Excerpts from danceswithcrows's message of Wed May 06 11:41:52 -0700 2009:
> > On Wed, May 6, 2009 at 12:53 AM, Andrew "Tuna" Harris wrote:
> >> - Nobody with the company that produces the proprietary software  
> >> may say the word "plinth" out in public.
> 
> This would also be interesting.  But would it be enforceable?  ISTR
> that there are plenty of problems with unenforceable contracts, and
> a judge who didn't like you or hadn't been paid off might use that as
> a means to declare the license invalid.  Then again, IANAL.
>
Well my mom talked to her lawyer-friend about the terms of my license
today. He thinks that it could be valid.
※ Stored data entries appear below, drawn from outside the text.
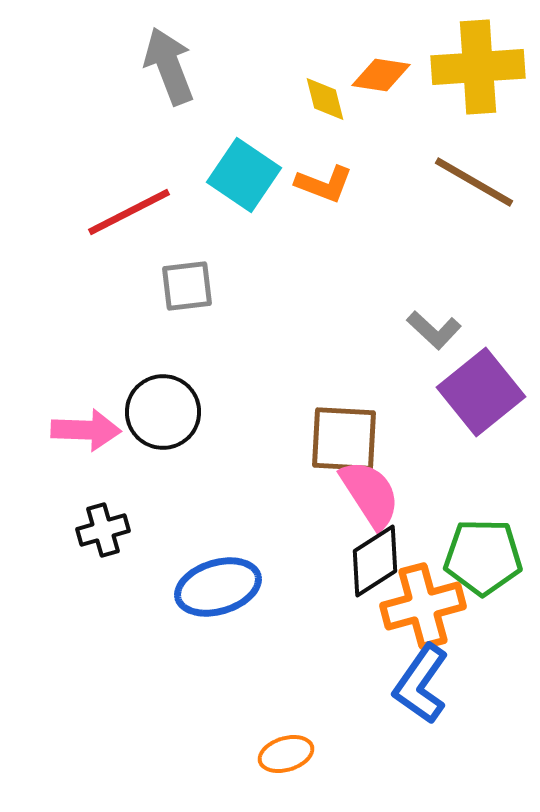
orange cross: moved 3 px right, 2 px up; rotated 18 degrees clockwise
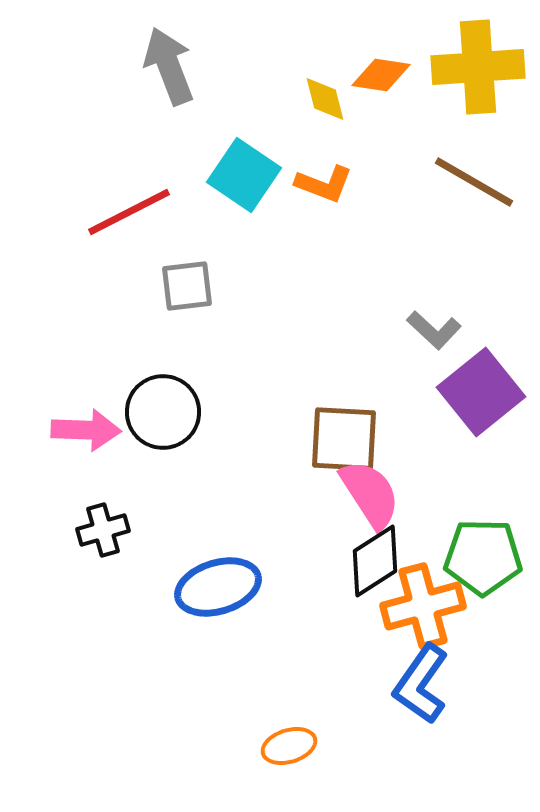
orange ellipse: moved 3 px right, 8 px up
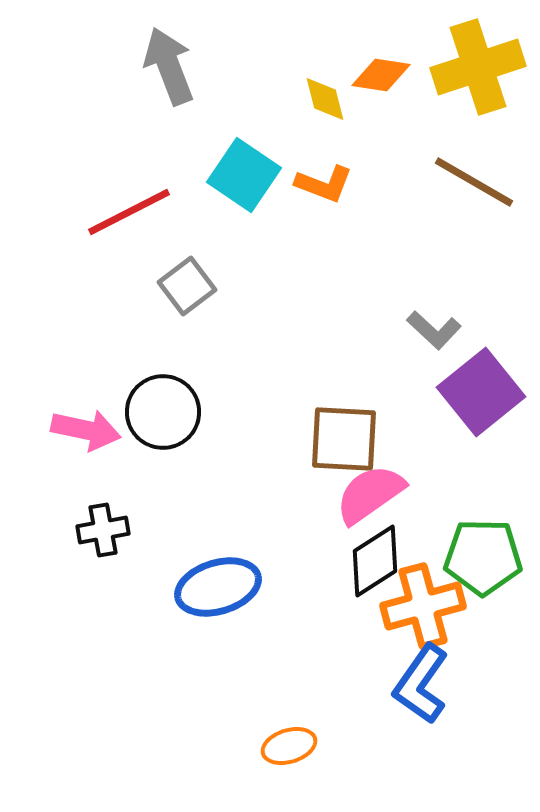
yellow cross: rotated 14 degrees counterclockwise
gray square: rotated 30 degrees counterclockwise
pink arrow: rotated 10 degrees clockwise
pink semicircle: rotated 92 degrees counterclockwise
black cross: rotated 6 degrees clockwise
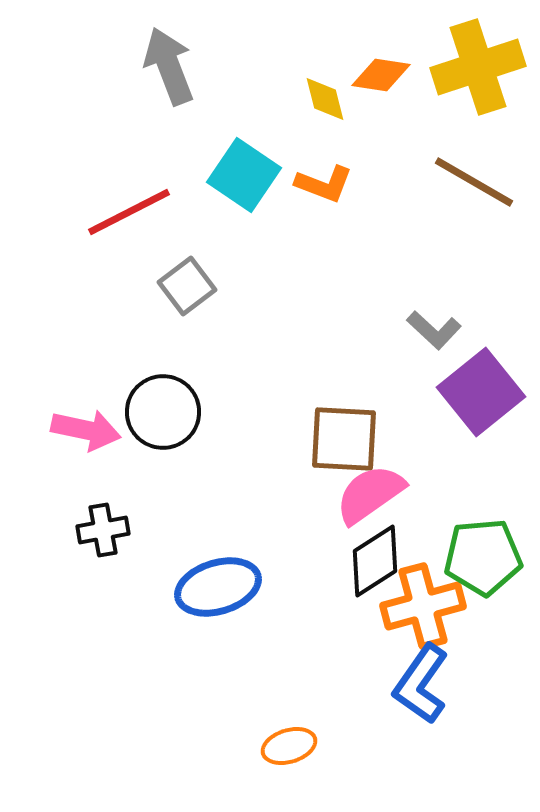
green pentagon: rotated 6 degrees counterclockwise
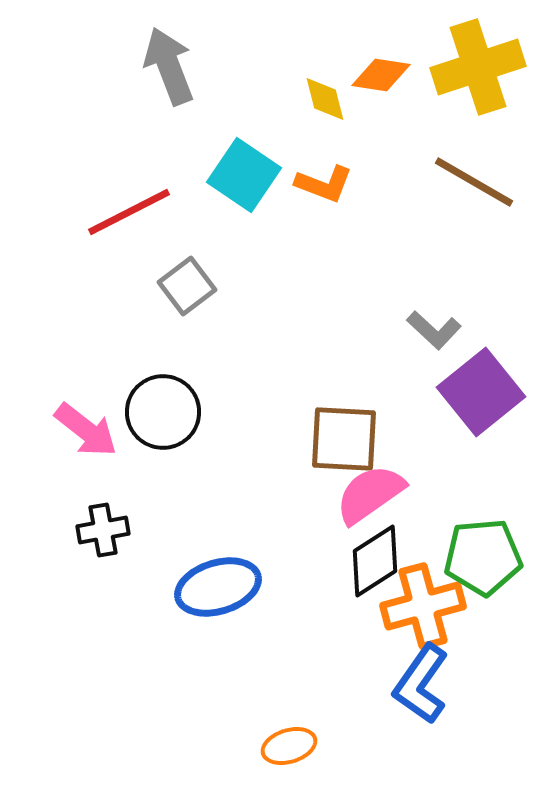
pink arrow: rotated 26 degrees clockwise
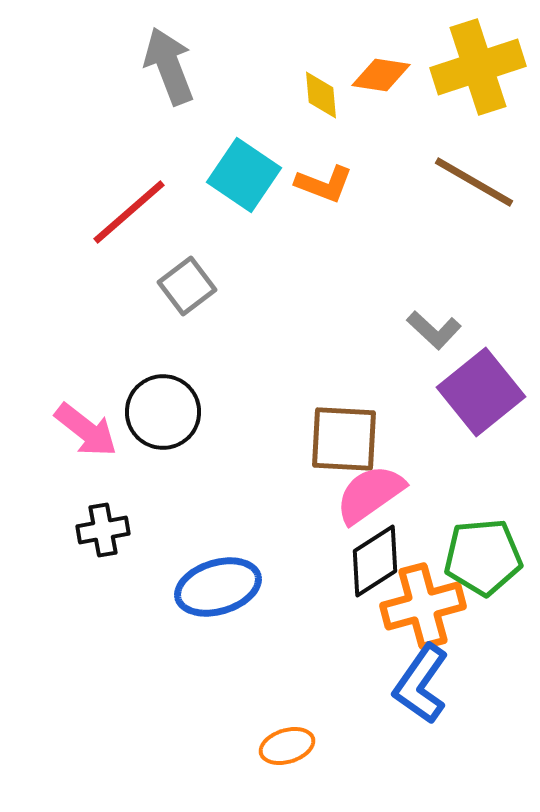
yellow diamond: moved 4 px left, 4 px up; rotated 9 degrees clockwise
red line: rotated 14 degrees counterclockwise
orange ellipse: moved 2 px left
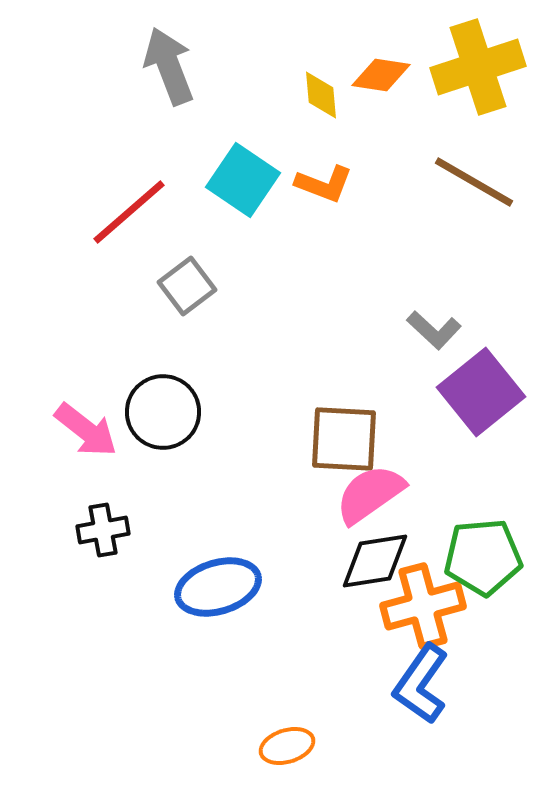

He said that these contracts do
require action on somebody's part, and this is a reasonable enough
condition.

> From: Alex Dean <a...@crackpot.org>
> > "It is alleged that, on April 1 2015, Defendant did knowingly and with  
> > malice aforethought duplicate software programs and code licensed by  
> > Plaintiff, and did expressly failed to comply with Subsection 3.2.15  
> > (Chicken Dance), commonly referred to as the 'Dancing Clause'.   
> > Plaintiff seeks relief in the immediate performance of said Dance by  
> > Defendant."
> 
> Then it'd be available in the public record.  Neat.  I wonder how much
> silliness would happen if, say, the next release of libtiff was only
> available under the Chicken Dance License.